O presidente Luiz Inácio Lula da Silva disse internamente que "quer dar um basta" no caos aéreo e autorizou o Comando da Aeronáutica a "endurecer" com os controladores de vôo de tráfego aéreo.
Além dos inquéritos militares que já correm e são muito lentos, a decisão é prender, com base no regulamento disciplinar, os líderes, que são qualificados como "sabotadores". Em caso de reincidências, isso pode resultar em expulsão.
Oficialmente, o Planalto divulgou que Lula disse ao comandante da FAB, brigadeiro Juniti Saito, que "a Aeronáutica deve tomar todas as medidas que considerar adequadas para estabelecer o fluxo e a normalidade do tráfego aéreo". Na FAB, as medidas consideradas "adequadas" são as prisões administrativas imediatas.
Conforme a Folha apurou, a ordem de detenção do presidente da federação dos controladores, Carlos Trifilio, é apenas o início da onda de detenções. O argumento, no caso dele, foi dar entrevistas sem autorização e contra superiores.
Segundo o controlador Maurício Pereira, secretário da categoria em Guarulhos (SP), a ordem de prisão de Trifilio e a ameaça de endurecimento "entornaram o caldo e a situação ficou insustentável". Os líderes moderados, que defendem a negociação com o governo, estariam sendo isolados pelos mais radicais, que pregam um confronto mais direto.
O presidente da associação brasileira de controladores, Wellington Rodrigues, teria sido inclusive vetado no Cindacta-1 "pelos que querem botar fogo no circo", conforme relato de Pereira que a Folha não conseguiu confirmar até a conclusão desta edição.
Ontem, no terceiro dia de caos nos aeroportos, provocado, segundo a Aeronáutica, pelos controladores do Cindacta-1, em Brasília, os vôos voltaram a registrar espaçamentos bem superiores ao padrão para pouso e decolagem, gerando assim novos atrasos e cancelamentos.
O pico do problema, nesses três dias, foi entre 15h e 19h30, o que a Aeronáutica entende como forma de atingir o ponto nevrálgico da aviação civil, que é o Sudeste, especialmente São Paulo, e com isso obter mais destaque na imprensa.
Até as 18h30 de ontem, 38,1% dos vôos previstos tiveram atraso superior a uma hora e 8,2% foram cancelados. Na quarta-feira, no mesmo horário, havia 25,1% de vôos atrasados e 5,7% de cancelamentos.
Na terça-feira, o pretexto para o que a Aeronáutica qualifica de operação-padrão foi que os monitores não estavam nítidos, o que os supervisores e técnicos não confirmaram.
Na quarta, além disso, houve uma pane no sistema de comunicação da Embratel.

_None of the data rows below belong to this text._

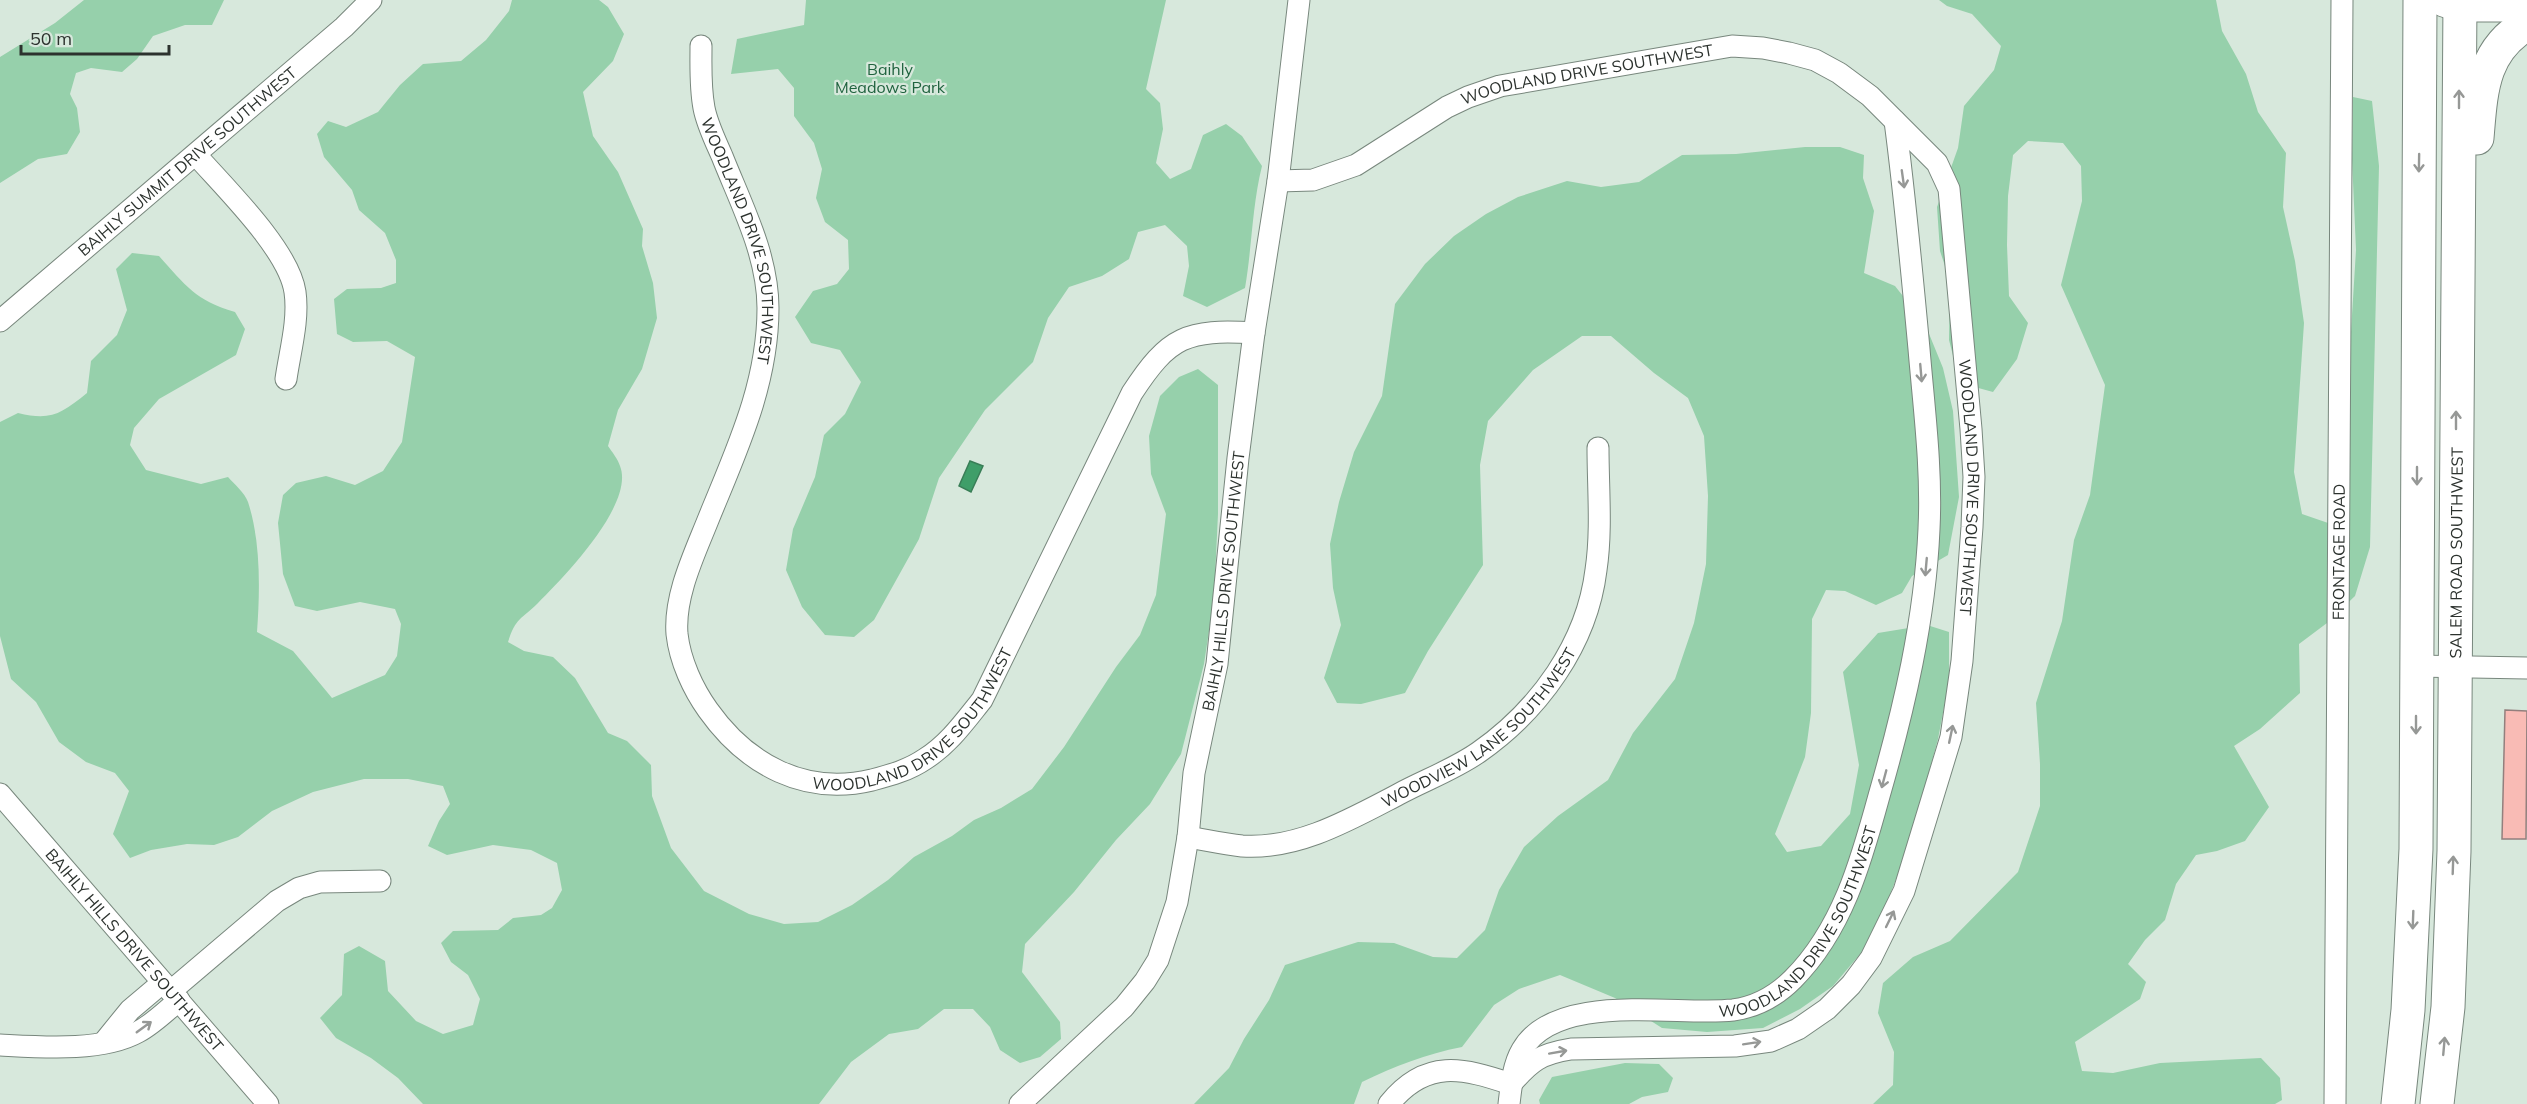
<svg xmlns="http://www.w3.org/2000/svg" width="2527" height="1104" viewBox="0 0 2527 1104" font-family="Mulish,sans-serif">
<rect width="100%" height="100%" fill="#d7e8dc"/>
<g fill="#96d0ab">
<polygon points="84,0 224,0 212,25 185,25 153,36 137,59 122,72 91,68 76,73 70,94 77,108 80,132 67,154 38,159 0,183 0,57 55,23"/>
<path d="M 512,0 L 599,0 L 608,7 L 624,34 L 613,61 L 583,92 L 593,136 L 618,172 L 643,229 L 642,246 L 653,283 L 657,318 L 642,369 L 618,410 L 608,446 C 612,452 618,459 620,466 C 635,504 564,577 538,603 C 521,620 516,617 508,642 L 524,651 L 553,657 L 575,678 L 608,733 L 627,741 L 651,765 L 652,796 L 671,848 L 704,891 L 749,914 L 784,924 L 818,922 L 852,905 L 888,880 L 914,857 L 952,836 L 974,820 L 1001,808 L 1032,789 L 1064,747 L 1116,667 L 1140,635 L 1156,595 L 1166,514 L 1151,474 L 1149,436 L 1160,396 L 1179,377 L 1198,369 L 1218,385 L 1218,514 L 1214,598 L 1204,664 L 1181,754 L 1150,804 L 1116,840 L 1074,892 L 1025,944 L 1022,972 L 1060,1022 L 1061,1039 L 1040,1057 L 1020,1063 L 1000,1050 L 990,1027 L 973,1009 L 944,1009 L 918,1029 L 889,1034 L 851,1062 L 819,1104 L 423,1104 L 398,1078 L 371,1058 L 336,1038 L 320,1018 L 342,995 L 344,954 L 359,946 L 385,961 L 388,991 L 416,1021 L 443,1034 L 473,1025 L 480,999 L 468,975 L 451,962 L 441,943 L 453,931 L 498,930 L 513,918 L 541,915 L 552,908 L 562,890 L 557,863 L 531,850 L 493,845 L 447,855 L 428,846 L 439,821 L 450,804 L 443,786 L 408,779 L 364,779 L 313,792 L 272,811 L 238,837 L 214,845 L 187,844 L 151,850 L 130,858 L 113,834 L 129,791 L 115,773 L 86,762 L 59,742 L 36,702 L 11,679 L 0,636 L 0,422 L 18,413 C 51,421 61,414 87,393 L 91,361 L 117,335 L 127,310 L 116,269 L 132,253 L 159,256 C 186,286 195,300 235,312 L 245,329 L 236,355 L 159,399 L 134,428 L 130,445 L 146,470 L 201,484 L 228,477 C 234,484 245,493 248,502 C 261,542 260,591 257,632 L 293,651 L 332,698 L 385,675 L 397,656 L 401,624 L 395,609 L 360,602 L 317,611 L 295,606 L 283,574 L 278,523 L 283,495 L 296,483 L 326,476 L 355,485 L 383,471 L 402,442 L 415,357 L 387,341 L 353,342 L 337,334 L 334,299 L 347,289 L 381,288 L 396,283 L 396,260 L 385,233 L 359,210 L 352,190 L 324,157 L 317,134 L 328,121 L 346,127 L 378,112 L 400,85 L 423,64 L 461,61 L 486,40 L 509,11 Z"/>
<path d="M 806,0 L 1166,0 L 1146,89 L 1160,103 L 1163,129 L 1156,163 L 1170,179 L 1191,169 L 1203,135 L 1226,124 L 1242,136 L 1262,166 C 1252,206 1252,248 1245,288 L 1207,307 L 1183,296 L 1189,266 L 1187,246 L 1165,225 L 1138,232 L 1129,259 L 1102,276 L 1069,287 L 1048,318 L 1033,362 L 985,410 L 939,478 L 919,539 L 874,620 L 854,637 L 825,635 L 802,607 L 786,570 L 793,529 L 815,477 L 824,435 L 845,414 L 861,382 L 840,350 L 811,343 L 795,317 L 813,291 L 837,284 L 849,269 L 848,240 L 825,222 L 816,198 L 822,169 L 814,143 L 794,116 L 794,88 L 778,69 L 731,74 L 737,39 L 804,25 Z"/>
<polygon points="1939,0 2216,0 2222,31 2246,74 2258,112 2286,153 2283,207 2295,261 2304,323 2294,472 2302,514 2331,524 2350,348 2356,250 2352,159 2353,97 2372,101 2379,166 2370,547 2355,596 2327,623 2299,644 2300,693 2260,729 2234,746 2269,807 2245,841 2217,851 2196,855 2176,884 2165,920 2145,940 2128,964 2146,982 2140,999 2075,1042 2082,1071 2113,1073 2160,1063 2261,1058 2280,1078 2282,1100 2275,1104 1873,1104 1893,1085 1894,1052 1878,1013 1883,983 1913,957 1950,941 2018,872 2040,806 2040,764 2036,703 2062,621 2074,540 2090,495 2105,385 2061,285 2082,201 2081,166 2063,143 2028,141 2013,155 2008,196 2007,245 2009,296 2028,323 2017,359 1993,392 1960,383 1949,340 1950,281 1940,251 1937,207 1958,148 1964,106 1994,70 2001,46 1972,14 1947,6"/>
<path d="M 1805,147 L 1840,147 L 1864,155 L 1863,178 L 1874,211 L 1864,273 L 1895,286 L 1925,324 L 1943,368 L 1953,411 L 1959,497 L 1948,555 L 1912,576 L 1902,593 L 1876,605 L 1845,591 L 1826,590 L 1812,619 L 1811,713 L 1805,757 L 1775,834 L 1787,852 L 1821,846 L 1850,814 L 1859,765 L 1843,672 L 1878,633 L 1927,625 L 1949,632 L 1949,681 L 1938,739 L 1910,842 L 1888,900 L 1866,947 L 1833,986 L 1800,1009 L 1763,1028 L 1707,1032 L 1662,1028 L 1615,998 L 1560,975 L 1519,989 L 1494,1005 L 1462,1047 C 1426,1054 1395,1066 1362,1082 L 1354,1104 L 1194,1104 L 1229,1068 L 1244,1039 L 1269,1000 L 1285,965 L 1358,942 L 1394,943 L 1433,957 L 1457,958 L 1485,930 L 1499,890 L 1524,847 L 1558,816 L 1608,780 L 1633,733 L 1675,679 L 1694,623 L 1706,564 L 1708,496 L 1704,436 L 1688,398 L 1654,373 L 1611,336 L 1582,336 L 1533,370 L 1488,421 L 1480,465 L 1483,565 L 1428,651 L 1405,693 L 1361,704 L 1337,703 L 1324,678 L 1341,625 L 1333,588 L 1330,544 L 1339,502 L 1354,452 L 1382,396 L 1395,304 L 1425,264 L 1454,236 L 1486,214 L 1518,197 L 1567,181 L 1601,187 L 1639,182 L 1682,155 L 1736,154 Z"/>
<polygon points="1625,1063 1659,1064 1673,1078 1668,1092 1642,1097 1629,1104 1540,1104 1539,1100 1552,1077"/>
</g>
<polygon fill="#3f9e69" stroke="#397e57" stroke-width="1.5" points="970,461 983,466 971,492 959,486"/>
<polygon fill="#f9bbb5" stroke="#937f7d" stroke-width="1.5" points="2505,710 2527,711 2526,839 2502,839"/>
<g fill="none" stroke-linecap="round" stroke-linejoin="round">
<defs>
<g id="minor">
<path id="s1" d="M 701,46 C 701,67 700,87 704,108 C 707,124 715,140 722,156 C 741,204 768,255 768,308 C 768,385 736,451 708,520 C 694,555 674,596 677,634 C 680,661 693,689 708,710 C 747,765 805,796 872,780 C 891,775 909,770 925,759 C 949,744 965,721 982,700 L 1132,393 C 1169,336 1187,329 1254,333"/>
<path d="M 196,155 C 225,188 289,250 295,292 C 299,320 290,351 286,379"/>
<path id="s2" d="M 1278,181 L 1313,180 L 1356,165 L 1447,107 L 1468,97 L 1500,86 L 1732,46 L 1763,48 L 1789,53 L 1815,60 L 1839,73 L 1870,96 L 1937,163 L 1949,189 L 1971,429 L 1974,477 L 1972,527 L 1962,661 L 1951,737 L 1904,891 L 1871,958 L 1851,985 L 1827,1009 L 1798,1029 L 1771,1041 L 1735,1046 L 1571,1049 C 1540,1054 1531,1061 1511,1084"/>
<path id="s3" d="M 0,321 L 344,27 L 371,0"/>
<polyline points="2416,666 2527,668"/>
<path id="s4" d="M 0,794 L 268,1104"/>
<path id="s5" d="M 1188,837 C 1206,840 1224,844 1242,846 C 1298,850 1351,819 1399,794 C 1425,780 1455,769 1479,752 C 1539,710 1587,644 1596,570 C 1602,530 1598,488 1598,448"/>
<polyline points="171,991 277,901 299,888 320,882 380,881"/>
<polyline points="104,1042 130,1010 162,983"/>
<path d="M 0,1045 C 40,1047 102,1052 138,1032 C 153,1024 166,1011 179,1000"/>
<path id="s6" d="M 1020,1104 L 1124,1007 L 1145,981 L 1158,960 L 1177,902 L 1188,837 L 1194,773 L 1217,664 L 1238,458 L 1254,333 L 1278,181 L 1299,0"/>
<path d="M 1389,1104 C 1426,1058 1463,1068 1511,1084"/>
<path id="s7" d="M 1509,1104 C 1511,1087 1513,1065 1522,1050 C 1556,991 1676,1016 1733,1010 C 1756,1007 1777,995 1793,979 C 1842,930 1861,862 1879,796 C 1904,709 1925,620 1929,529 C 1932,469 1924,409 1919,349 C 1912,273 1905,197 1895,121"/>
<path id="s8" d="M 2335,1104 L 2342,0"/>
</g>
<g id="primary">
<polyline points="2444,0 2459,5 2527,5"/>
<path d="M 2477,138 C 2481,91 2482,50 2527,24"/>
<polyline points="2398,1104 2408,1010 2416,849 2420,0"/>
<path id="s9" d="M 2437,1104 L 2448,1007 L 2454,851 L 2460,0"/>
</g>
</defs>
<use href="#minor" stroke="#78877d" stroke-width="23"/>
<use href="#primary" stroke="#78877d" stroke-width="35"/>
<use href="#minor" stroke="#fff" stroke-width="21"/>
<use href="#primary" stroke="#fff" stroke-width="33"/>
</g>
<defs><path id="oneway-shaft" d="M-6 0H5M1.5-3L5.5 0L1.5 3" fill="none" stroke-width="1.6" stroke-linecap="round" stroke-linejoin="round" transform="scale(1.5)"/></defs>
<g stroke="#969896">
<use href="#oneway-shaft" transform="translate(2459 99) rotate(-90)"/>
<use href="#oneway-shaft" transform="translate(2419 163) rotate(91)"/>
<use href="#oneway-shaft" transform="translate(1903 179) rotate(82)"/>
<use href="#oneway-shaft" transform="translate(1921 373) rotate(85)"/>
<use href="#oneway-shaft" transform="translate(2456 420) rotate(-90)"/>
<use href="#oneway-shaft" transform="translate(2417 476) rotate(90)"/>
<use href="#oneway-shaft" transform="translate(1926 567) rotate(95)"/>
<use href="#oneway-shaft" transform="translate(2416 725) rotate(90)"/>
<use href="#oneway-shaft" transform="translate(1951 734) rotate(-78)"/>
<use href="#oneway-shaft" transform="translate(1884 779) rotate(105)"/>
<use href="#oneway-shaft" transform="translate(2453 865) rotate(-88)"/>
<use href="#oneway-shaft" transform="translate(1890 919) rotate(-64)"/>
<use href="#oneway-shaft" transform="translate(2413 920) rotate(92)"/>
<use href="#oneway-shaft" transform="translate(144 1027) rotate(-36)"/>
<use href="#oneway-shaft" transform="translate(1752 1043) rotate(-9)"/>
<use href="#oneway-shaft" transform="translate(2444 1046) rotate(-85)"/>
<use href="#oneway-shaft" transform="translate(1558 1052) rotate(-10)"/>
</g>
<g text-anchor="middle" stroke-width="4.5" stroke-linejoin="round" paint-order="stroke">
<g font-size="16" fill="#20633f" stroke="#d7e8dc">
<text x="890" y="75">Baihly<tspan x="890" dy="18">Meadows Park</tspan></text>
</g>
<g font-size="16" fill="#2c322e" stroke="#d7e8dc">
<text dy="6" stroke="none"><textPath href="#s2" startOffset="333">WOODLAND DRIVE SOUTHWEST</textPath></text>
<text dy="6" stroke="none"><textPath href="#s3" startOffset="246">BAIHLY SUMMIT DRIVE SOUTHWEST</textPath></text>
<text dy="6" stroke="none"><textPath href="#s1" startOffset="201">WOODLAND DRIVE SOUTHWEST</textPath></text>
<text dy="6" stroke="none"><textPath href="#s2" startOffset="1054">WOODLAND DRIVE SOUTHWEST</textPath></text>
<text dy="6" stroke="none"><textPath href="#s8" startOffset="552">FRONTAGE ROAD</textPath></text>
<text dy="6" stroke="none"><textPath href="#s9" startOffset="552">SALEM ROAD SOUTHWEST</textPath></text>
<text dy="6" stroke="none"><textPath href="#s6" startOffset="586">BAIHLY HILLS DRIVE SOUTHWEST</textPath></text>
<text dy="6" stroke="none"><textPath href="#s1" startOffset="956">WOODLAND DRIVE SOUTHWEST</textPath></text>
<text dy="6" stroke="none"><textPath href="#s5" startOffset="328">WOODVIEW LANE SOUTHWEST</textPath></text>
<text dy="6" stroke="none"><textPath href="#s7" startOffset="393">WOODLAND DRIVE SOUTHWEST</textPath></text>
<text dy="6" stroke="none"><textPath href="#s4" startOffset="206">BAIHLY HILLS DRIVE SOUTHWEST</textPath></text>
</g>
</g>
<path d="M21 45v9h148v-9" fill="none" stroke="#2c322e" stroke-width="3"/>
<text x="30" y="45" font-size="18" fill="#2c322e" stroke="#d7e8dc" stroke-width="4.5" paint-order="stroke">50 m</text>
</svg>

Os controladores negam que estejam fazendo operação-padrão.
Ontem, o problema adicional foi a falta de pessoal, agravada pelo acúmulo de atrasos e cancelamentos da véspera e pela ausência de um supervisor.
Para o controlador Maurício Pereira, que foi sargento, mas hoje é civil e trabalha para a Infraero (a estatal responsável pela infra-estrutura aeroportuária), a ameaça da Aeronáutica de prender ou até expulsar cerca de 50 controladores é vazia, porque o sistema não teria como funcionar sem eles.
"Demite 50 e acha que acabou? Acha que aí o resto do pessoal sossega? E a segurança? Aí é que o problema vai ficar pior ainda", disse ele, por telefone, insinuando que a ameaça da Aeronáutica é blefe, pois não há profissionais em condições de assumir os consoles de controle de tráfego.
Pereira disse que a solução é a desmilitarização do setor e que, para isso, só a Presidência da República ou a Casa Civil teriam autoridade para negociar.
E criticou Lula: "O problema é que o presidente faz de conta que não é com ele".